Petro Rio S.A. (“Company” or “PetroRio”) (B3: PRIO3), in compliance with the provisions of article 157, paragraph 4 of Law No. 6,406, of December 15, 1976, as amended (“Corporations Law”), Brazilian Securities and Exchange Commission (Comissão de Valores Mobiliários) (“CVM”) Rule No. 358, dated January 3, 2002, as amended, and CVM Rule No. 476, dated January 16, 2009, as amended (“CVM Rule 476”), and in continuation of the information disclosed in the material facts disclosed on December 15 and 24, 2020, hereby informs its shareholders (“Shareholders”) and the market in general that the Company’s Board of Directors approved on January 17, 2020 a primary public offering with restricted selling efforts (“Restricted Offering”) of initially 22,000,000 common, nominative, shares, with no par value, all free and clear of any liens or encumbrances (“Shares”), to be issued by the Company and offered to no more than 75 professional investors and to be subscribed by up to 50 professional investors in Brazil, to qualified institutional buyers (as defined under Rule 144A of the U.S. Securities Act of 1933, as amended (“Securities Act”)) in the United States and elsewhere to institutional and other investors that are not U.S. persons (as defined in Regulation S of the Securities Act), in accordance with CVM Rule 476. In accordance with CVM regulations, the total number of Shares proposed to be initially offered may be increased by up to 35% of the Shares initially offered, or up to 7,700,000 Shares (“Additional Shares”), at the offering price which will be intended to meet any excess demand.

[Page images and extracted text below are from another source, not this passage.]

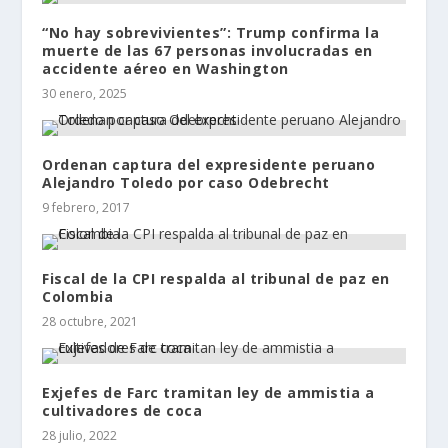
“No hay sobrevivientes”: Trump confirma la
muerte de las 67 personas involucradas en
accidente aéreo en Washington
30 enero, 2025
Ordenan captura del expresidente peruano
Alejandro Toledo por caso Odebrecht
9 febrero, 2017
Fiscal de la CPI respalda al tribunal de paz en
Colombia
28 octubre, 2021
Exjefes de Farc tramitan ley de ammistia a
cultivadores de coca
28 julio, 2022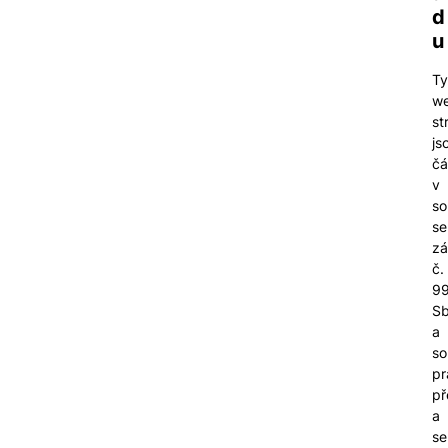
d
u
Ty
w
st
js
čá
v
so
se
z
č.
99
Sb
a
so
pr
př
a
se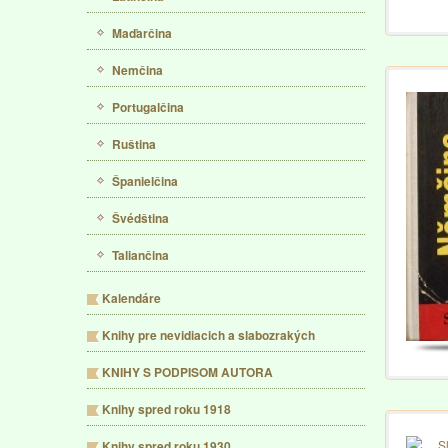
Maďarčina
Nemčina
Portugalčina
Ruština
Španielčina
Švédština
Taliančina
Kalendáre
Knihy pre nevidiacich a slabozrakých
KNIHY S PODPISOM AUTORA
Knihy spred roku 1918
Knihy spred roku 1930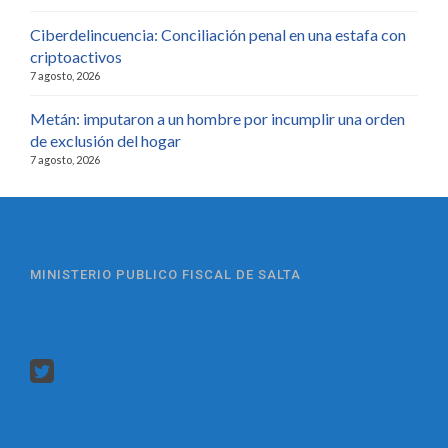
Ciberdelincuencia: Conciliación penal en una estafa con
criptoactivos
7 agosto, 2026
Metán: imputaron a un hombre por incumplir una orden
de exclusión del hogar
7 agosto, 2026
MINISTERIO PUBLICO FISCAL DE SALTA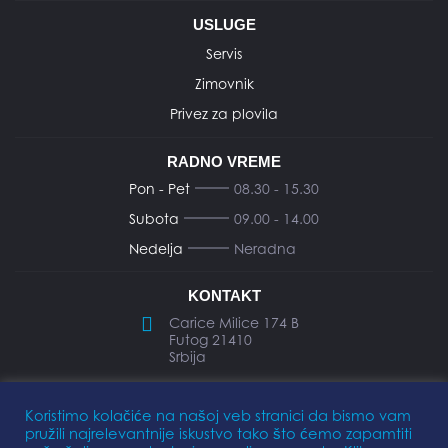
USLUGE
Servis
Zimovnik
Privez za plovila
RADNO VREME
Pon - Pet
08.30 - 15.30
Subota
09.00 - 14.00
Nedelja
Neradna
KONTAKT
Carice Milice 174 B
Futog 21410
Srbija
office@elkomarine.rs
Koristimo kolačiće na našoj veb stranici da bismo vam
pružili najrelevantnije iskustvo tako što ćemo zapamtiti
+381 64 112 7 119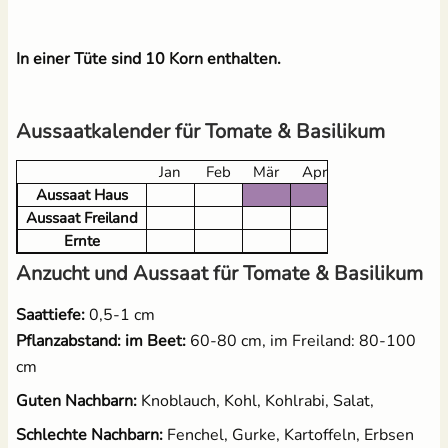
In einer Tüte sind 10 Korn enthalten.
Aussaatkalender für Tomate & Basilikum
Jan
Feb
Mär
Apr
Mai
Jun
Aussaat Haus
Aussaat Freiland
Ernte
Anzucht und Aussaat für Tomate & Basilikum
Saattiefe:
0,5-1 cm
Pflanzabstand: im Beet:
60-80 cm, im Freiland: 80-100
cm
Guten Nachbarn:
Knoblauch, Kohl, Kohlrabi, Salat,
Schlechte Nachbarn:
Fenchel, Gurke, Kartoffeln, Erbsen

If you would like to receive a free translation of the full Portuguese-language fato relevante and are able to certify that you are a “qualified institutional buyer” (as defined in Rule 144A of the Securities Act) to the reasonable satisfaction of the Company, please contact the Company’s Investors Relations Department at firstname.lastname@example.org.
The Company will keep its Shareholders and the market in general informed about the process of the Restricted Offering, under the terms of the applicable regulation.